(Extract begins)

In this last publication for the 2020-2021 community engagement and involvement (CEI) learning series, we discuss what it means to take a CEI approach that prioritises ‘leaving no one behind’. As with other resources developed in this series, this text builds on a series of conversations between the lead author and a group of Low and Middle Income Country-based experts who bring a depth of experience and critical insights to current debates on what constitutes good CEI practice.
The intention of the series as a whole has been to encourage funding applicants to ask themselves hard questions about inclusivity, power and bias as they embark on the initial thinking and design of the CEI component of a given proposal. Here we take on the existing rhetoric of ‘leaving no one behind’ in global health research and how it is sometimes misinterpreted as a demographic tick-box exercise. We ask instead: What is getting left behind in global health research, why is ‘leaving behind’ a phenomenon of contemporary development and global health processes, and how can these issues be addressed through a CEI approach, albeit with limitations?
For NIHR's Global Health Research portfolio, meaningful and inclusive CEI is a requirement of all applications for funding, and the organisation’s strategic approach to CEI is shaped by the pledge to ‘leave no one behind’ as articulated in the United Nation’s Sustainable Development Goals (SDGs). What this means in practice is that NIHR-funded global health researchers and stakeholders are expected to take into account experiences of marginalisation, discrimination and inequality where they work, and in how they work, and to then identify measures to address these challenges.
There are a wide range of tools and guidelines developed to help governments and stakeholders to take seriously the issue of ‘leaving no one behind’ when it comes to health systems planning and health services accessibility and quality. Here we reflect on what CEI practitioners have learned ‘by doing’ in terms of working with groups and individuals who experience multiple and intersecting forms of marginalisation and vulnerability and seeking to engage them meaningfully in processes of research[4-6].
The people you work with are your most important capital. You should not think for people, you need to hear how they think and you need to listen. Your life as a researcher will get much easier if you listen…when you design and do everything with the community, instead of imposing your ideas on them, then the process will work much better…what I have learned is that when you are working with the people you think you are 'technically supporting', they are actually technically supporting you!
Rebecca Racheal Apolot, Makerere University School of Public health in Uganda (MUSPH)
What is often left behind in global health research?

(Extract ends)
(Data extract begins)

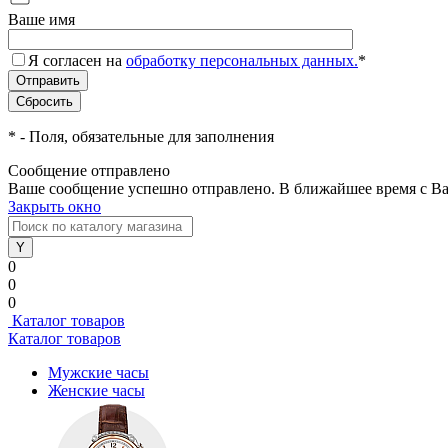
Ваше имя
Я согласен на
обработку персональных данных.
*
*
- Поля, обязательные для заполнения
Сообщение отправлено
Ваше сообщение успешно отправлено. В ближайшее время с Ва
Закрыть окно
0
0
0
Каталог товаров
Каталог товаров
Мужские часы
Женские часы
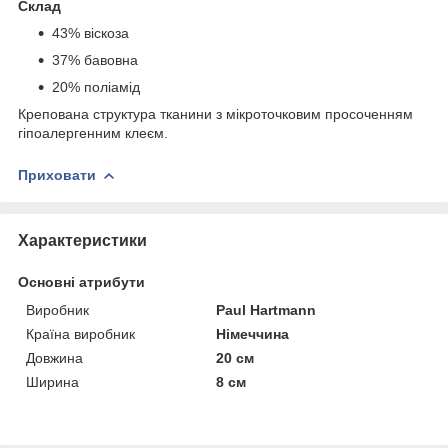
Склад
43% віскоза
37% бавовна
20% поліамід
Крепована структура тканини з мікроточковим просоченням
гіпоалергенним клеєм.
Приховати
Характеристики
Основні атрибути
Виробник
Paul Hartmann
Країна виробник
Німеччина
Довжина
20 см
Ширина
8 см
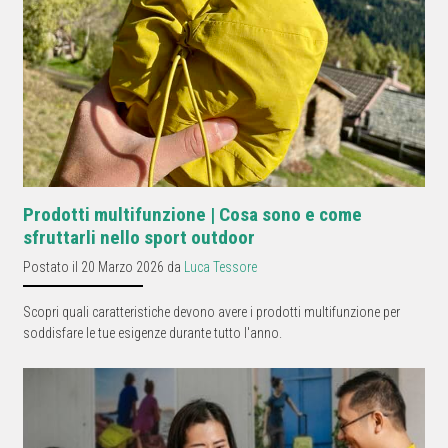
Prodotti multifunzione | Cosa sono e come
sfruttarli nello sport outdoor
Postato il 20 Marzo 2026 da
Luca Tessore
Scopri quali caratteristiche devono avere i prodotti multifunzione per
soddisfare le tue esigenze durante tutto l'anno.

(Data extract ends)

> **Job 1**:
List the three experiences that NIHR-funded global health researchers and stakeholders are expected to take into account, according to the community engagement passage.
> **Job 2**:
Set down a portion of the community engagement passage word for word. Begin at the words "The people you work" and stop after "global health research?".
The source data are a separate body of material, distinct from the community engagement passage.

> **Response area 1**:
Marginalisation, discrimination and inequality.

> **Response area 2**:
The people you work with are your most important capital. You should not think for people, you need to hear how they think and you need to listen. Your life as a researcher will get much easier if you listen…when you design and do everything with the community, instead of imposing your ideas on them, then the process will work much better…what I have learned is that when you are working with the people you think you are 'technically supporting', they are actually technically supporting you!
Rebecca Racheal Apolot, Makerere University School of Public health in Uganda (MUSPH)
What is often left behind in global health research?